(Stored items)
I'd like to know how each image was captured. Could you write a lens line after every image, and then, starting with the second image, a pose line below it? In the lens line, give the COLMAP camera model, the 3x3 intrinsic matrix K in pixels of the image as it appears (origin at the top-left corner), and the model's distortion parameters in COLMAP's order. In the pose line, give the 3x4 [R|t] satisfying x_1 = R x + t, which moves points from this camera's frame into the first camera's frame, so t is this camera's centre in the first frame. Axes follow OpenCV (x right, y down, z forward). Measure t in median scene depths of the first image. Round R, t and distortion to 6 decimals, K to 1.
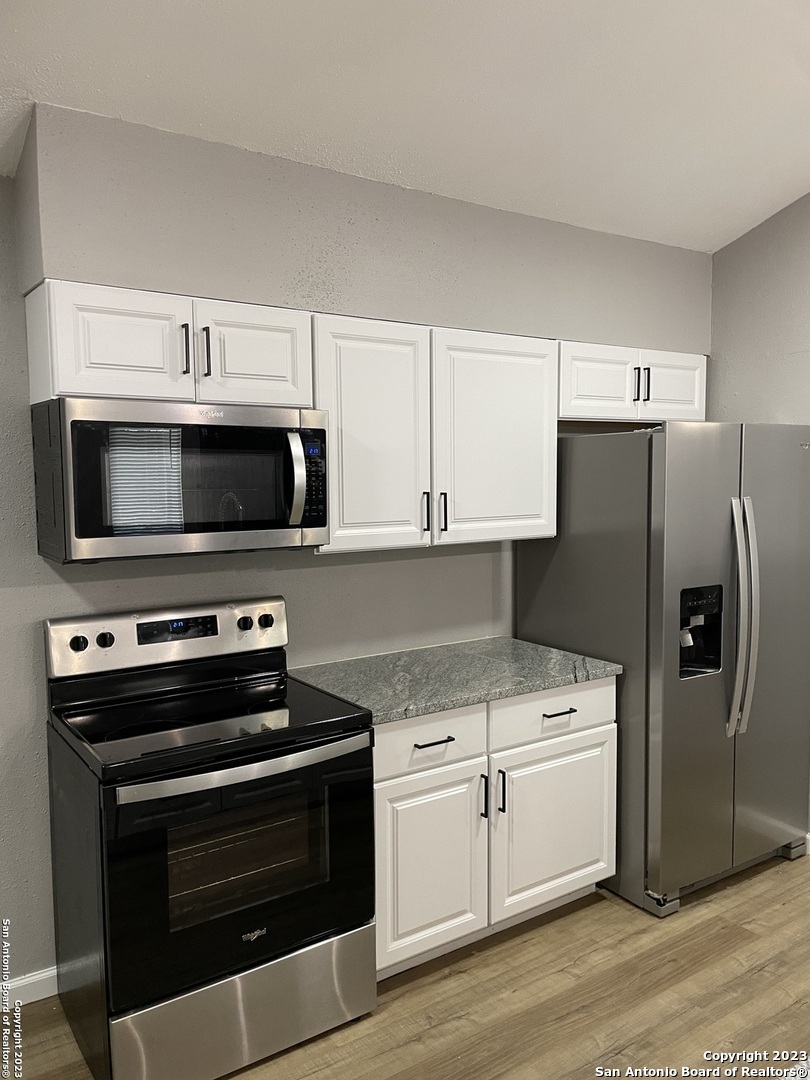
lens RADIAL K [[818.0, 0, 404.0], [0, 818.0, 540.9], [0, 0, 1]] dist [0.067513, -0.027594]
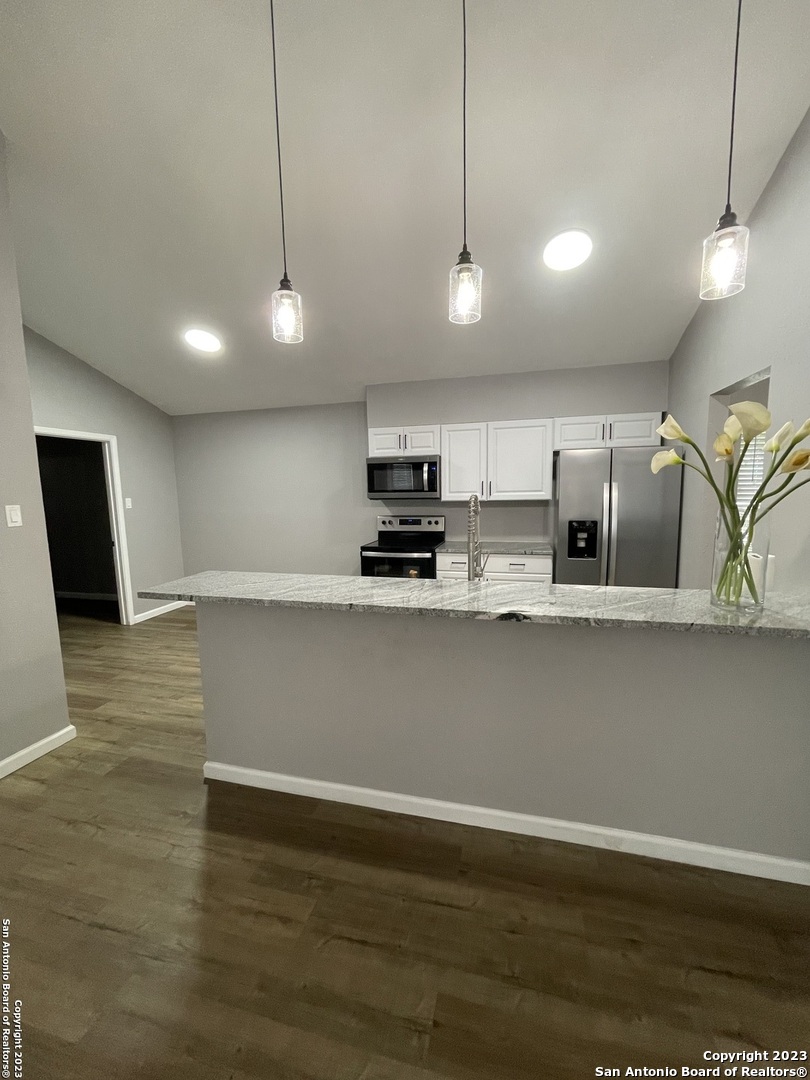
lens RADIAL K [[439.0, 0, 407.9], [0, 439.0, 540.8], [0, 0, 1]] dist [-0.003903, 0.000653]
pose [[0.663585, 0.089344, -0.742747, 1.050967], [-0.045498, 0.995825, 0.079138, 0.039028], [0.746716, -0.018722, 0.664879, -0.220876]]
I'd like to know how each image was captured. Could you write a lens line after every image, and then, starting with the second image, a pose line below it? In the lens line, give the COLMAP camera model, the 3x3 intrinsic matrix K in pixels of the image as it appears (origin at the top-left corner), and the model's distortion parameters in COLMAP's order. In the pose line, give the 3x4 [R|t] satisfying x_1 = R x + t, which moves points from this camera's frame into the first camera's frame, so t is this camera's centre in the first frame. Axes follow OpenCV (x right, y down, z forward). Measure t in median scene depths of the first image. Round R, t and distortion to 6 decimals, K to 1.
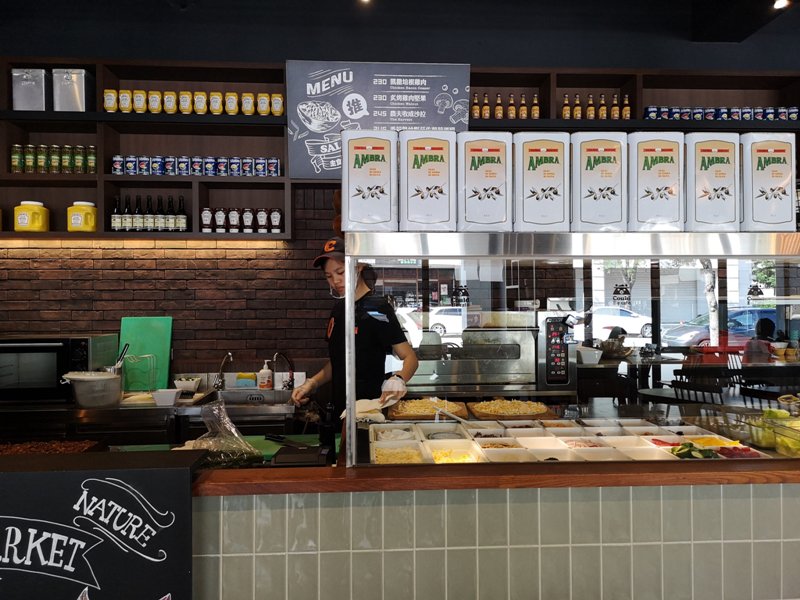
lens RADIAL K [[619.3, 0, 400.4], [0, 619.3, 299.4], [0, 0, 1]] dist [0.035749, -0.006046]
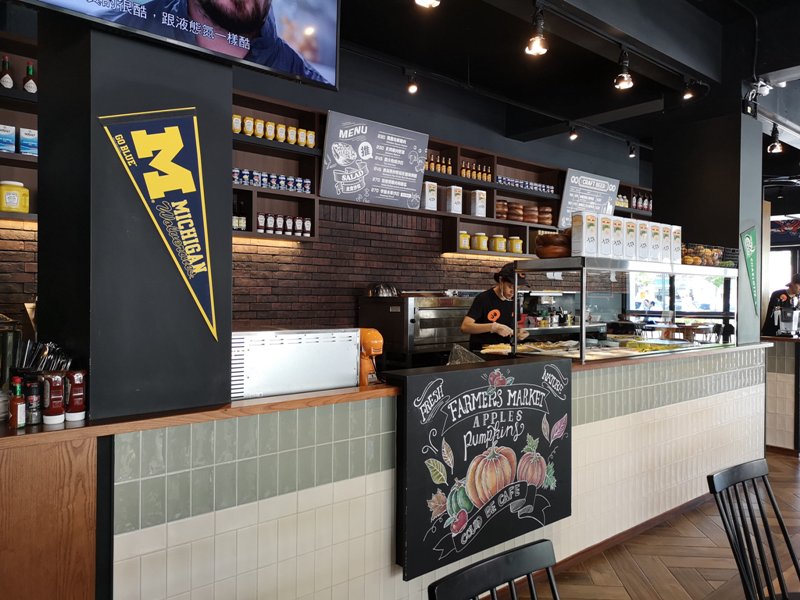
lens RADIAL K [[619.3, 0, 401.9], [0, 619.3, 300.4], [0, 0, 1]] dist [0.035749, -0.006046]
pose [[0.791289, 0.006596, 0.611407, -0.852665], [-0.011037, 0.999933, 0.003496, 0.021186], [-0.611343, -0.009514, 0.791309, -0.161019]]
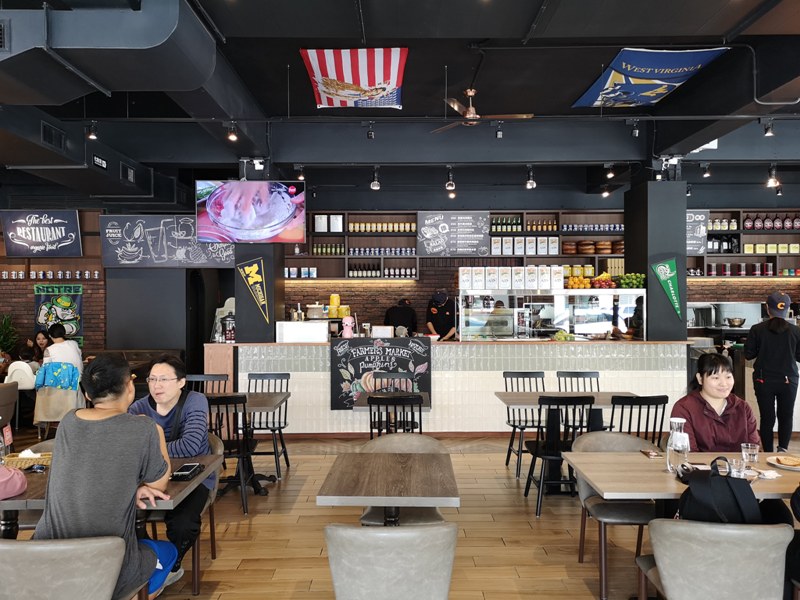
lens RADIAL K [[619.3, 0, 400.5], [0, 619.3, 300.5], [0, 0, 1]] dist [0.035749, -0.006046]
pose [[0.998757, 0.001122, -0.049831, -0.127927], [-0.001271, 0.999995, -0.002967, -0.005630], [0.049827, 0.003027, 0.998753, -1.531287]]
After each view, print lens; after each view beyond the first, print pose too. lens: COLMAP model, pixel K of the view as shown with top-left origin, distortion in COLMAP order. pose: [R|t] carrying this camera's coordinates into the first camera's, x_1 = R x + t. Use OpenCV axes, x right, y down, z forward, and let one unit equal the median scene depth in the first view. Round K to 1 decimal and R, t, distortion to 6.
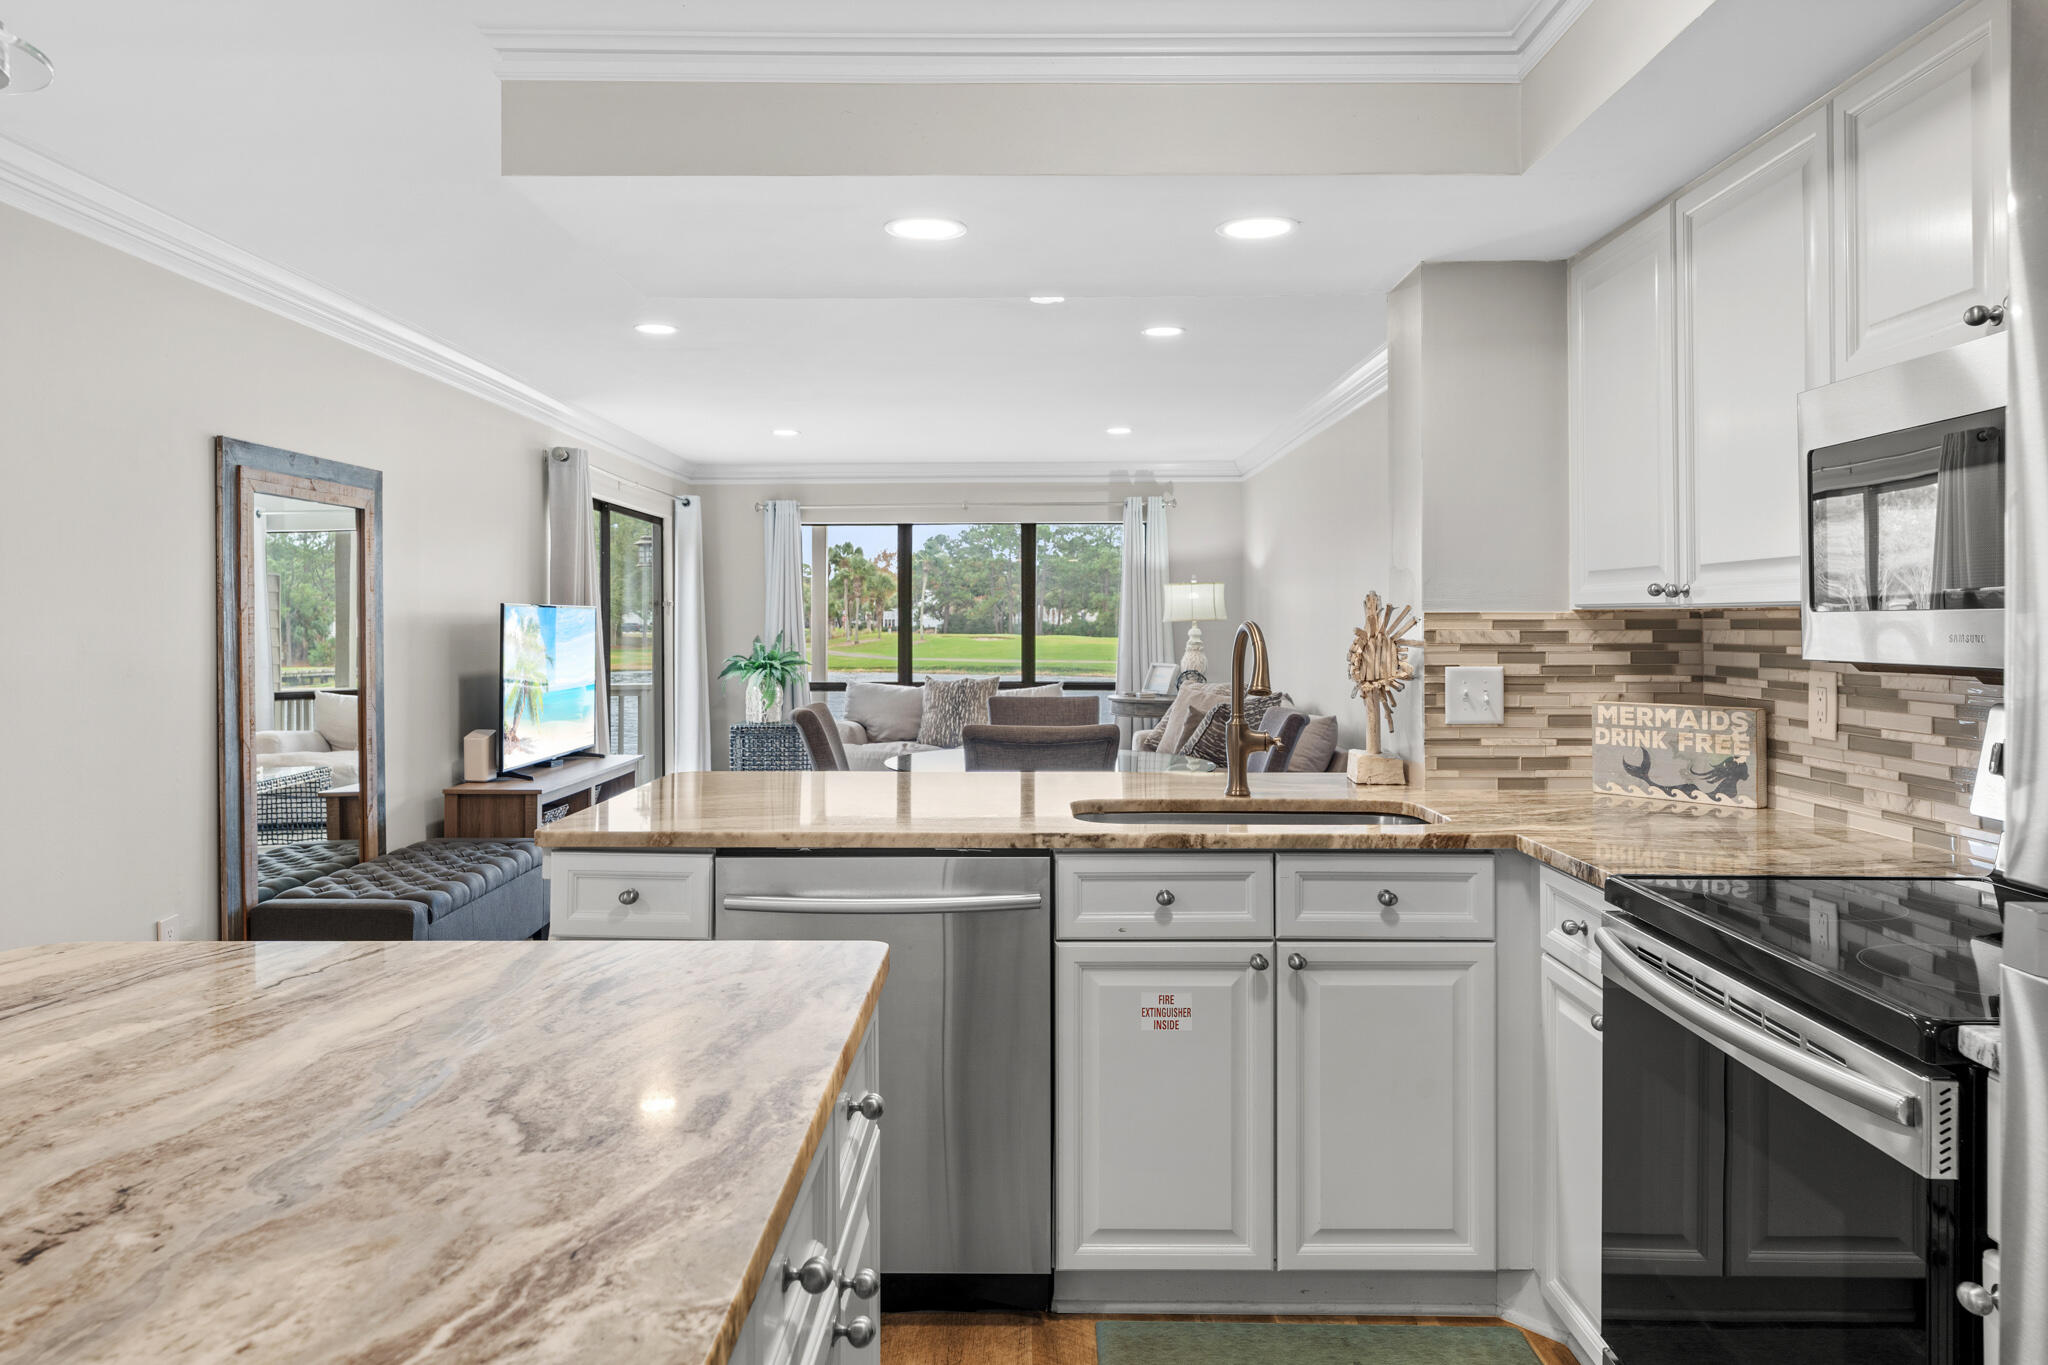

# PROBLEM
Reproduce the lines above from the very first one through the line containing "-0.018722, 0.664879, -0.220876]]", including both ends, and omit the pictures from your copy.

# YOUR RESPONSE
I'd like to know how each image was captured. Could you write a lens line after every image, and then, starting with the second image, a pose line below it? In the lens line, give the COLMAP camera model, the 3x3 intrinsic matrix K in pixels of the image as it appears (origin at the top-left corner), and the model's distortion parameters in COLMAP's order. In the pose line, give the 3x4 [R|t] satisfying x_1 = R x + t, which moves points from this camera's frame into the first camera's frame, so t is this camera's centre in the first frame. Axes follow OpenCV (x right, y down, z forward). Measure t in median scene depths of the first image. Round R, t and distortion to 6 decimals, K to 1.
lens RADIAL K [[818.0, 0, 404.0], [0, 818.0, 540.9], [0, 0, 1]] dist [0.067513, -0.027594]
lens RADIAL K [[439.0, 0, 407.9], [0, 439.0, 540.8], [0, 0, 1]] dist [-0.003903, 0.000653]
pose [[0.663585, 0.089344, -0.742747, 1.050967], [-0.045498, 0.995825, 0.079138, 0.039028], [0.746716, -0.018722, 0.664879, -0.220876]]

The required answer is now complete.